How is TileDB’s technology directly addressing some of the collaboration challenges you encountered in your previous research work?
Wolen: One nice thing about TileDB itself that I really appreciate is because it's written in C++, we can write APIs for the storage engine in a lot of different languages. This is great for interoperability. Now, in my field of single-cell data, the language or the single cell analysis toolkit you use typically dictates the format used to save your data. A lot of the orgs we work with include both R and Python programmers, and traditionally they’ve had to duplicate their data and convert it to a different format whenever two people wanted to collaborate on the same experiment. This is painful and risks data loss during the conversion.
So for single-cell on TileDB, we have built what we call TileDB-SOMA, and in it we have an R package and a Python package. This means we can store single-cell data once and build upon TileDB's core APIs to provide an idiomatic interface for Python users and an idiomatic interface for R users and they can both work with the same data.
TileDB Carrara takes this further by providing a data catalog. This creates a single source of truth to access your data. You don't have to worry about people making duplicate copies on S3. Just go to your catalog and you can search for whatever your particular terms are for your analysis to find the right data sets.

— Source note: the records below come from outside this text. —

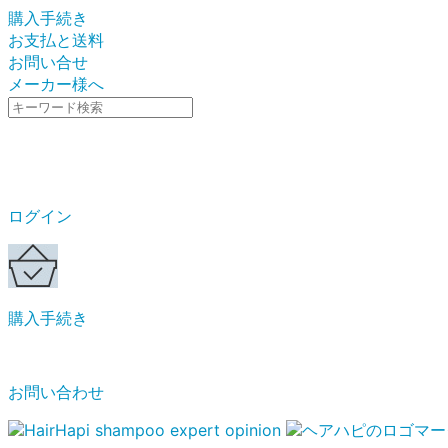
購入手続き
お支払と送料
お問い合せ
メーカー様へ
ログイン
購入手続き
お問い合わせ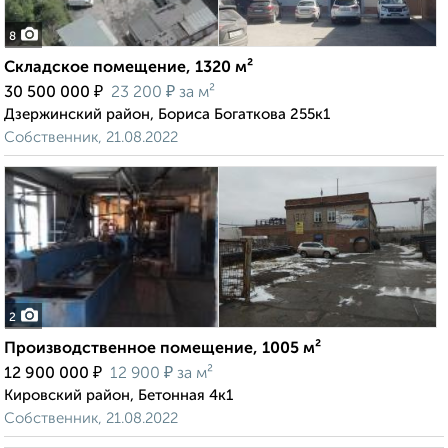
8
Складское помещение, 1320 м²
₽
₽
30 500 000
23 200
за м²
Дзержинский район, Бориса Богаткова 255к1
Собственник, 21.08.2022
2
Производственное помещение, 1005 м²
₽
₽
12 900 000
12 900
за м²
Кировский район, Бетонная 4к1
Собственник, 21.08.2022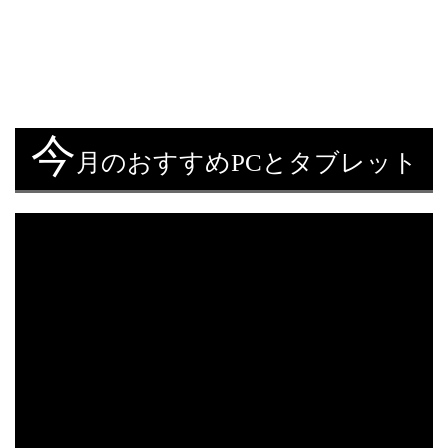
今
月のおすすめPCとタブレット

You get the URI and then you can just load it in a notebook with R or Python and it reduces a lot of the friction that would otherwise slow down that work.
Streamlining the future of life sciences with TileDB Carrara
That’s not the first time you mentioned “friction” in data management. What does data management friction look like? How would an org know it’s time to find a new data management platform?

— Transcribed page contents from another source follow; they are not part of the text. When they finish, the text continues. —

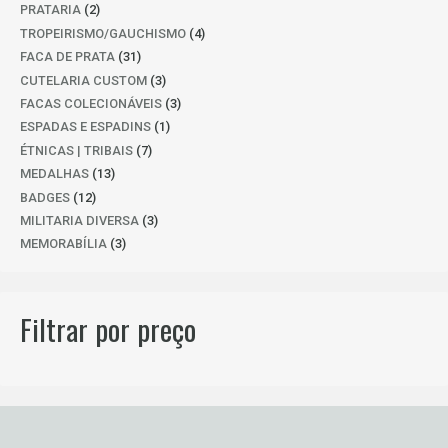
PRODUTO
2
PRATARIA
2
PRODUTOS
4
TROPEIRISMO/GAUCHISMO
4
PRODUTOS
31
FACA DE PRATA
31
PRODUTOS
3
CUTELARIA CUSTOM
3
PRODUTOS
3
FACAS COLECIONÁVEIS
3
PRODUTOS
1
ESPADAS E ESPADINS
1
PRODUTO
7
ÉTNICAS | TRIBAIS
7
PRODUTOS
13
MEDALHAS
13
PRODUTOS
12
BADGES
12
PRODUTOS
3
MILITARIA DIVERSA
3
PRODUTOS
3
MEMORABÍLIA
3
PRODUTOS
Filtrar por preço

Wolen: A key signal would be when you find yourself spending more time attempting to retrieve data from the database and restructure it into a format that their analysis tools require rather than just analyzing the data. For example, if you're spending more time writing custom SQL queries to slice and dice your data than actually running the analyses, that's a red flag.
Also you need to keep an eye on performance, the time it takes to retrieve the data. That has brought numerous customers to us. They often say, “A solution worked great when our genomic variant database contained a thousand samples, but now we have 5,000 samples and our comp bios are waiting forever for every query to complete.” Those are both signs of friction and that it's time to look for a new solution.

Speaking of new solutions, how do you see TileDB Carrara contributing to the future of life sciences?
Wolen: I’m really excited and fascinated by the rise of foundational models for biology like scGPT and Geneformer, which are so fundamentally different from how I was trained to analyze biological phenomena. These models can learn the language of cells from these huge data sets, making it possible to predict things like cell states, cell communication and other complex phenomena that were almost black boxes before. So I'm really excited to see where that goes and it hopefully helps tackle very difficult problems like Alzheimer's disease and conditions like that.
Here’s how I believe TileDB Carrara will help contribute to these breakthroughs. The less time you have to spend worrying about infrastructure, data management and collaboration problems, the more of that cognitive energy you can focus on the actual research. That's exactly what we're trying to do at TileDB with the storage engine itself, with our APIs and of course with Carrara itself. We want to abstract away all of those data management issues so our customers can just focus on the science.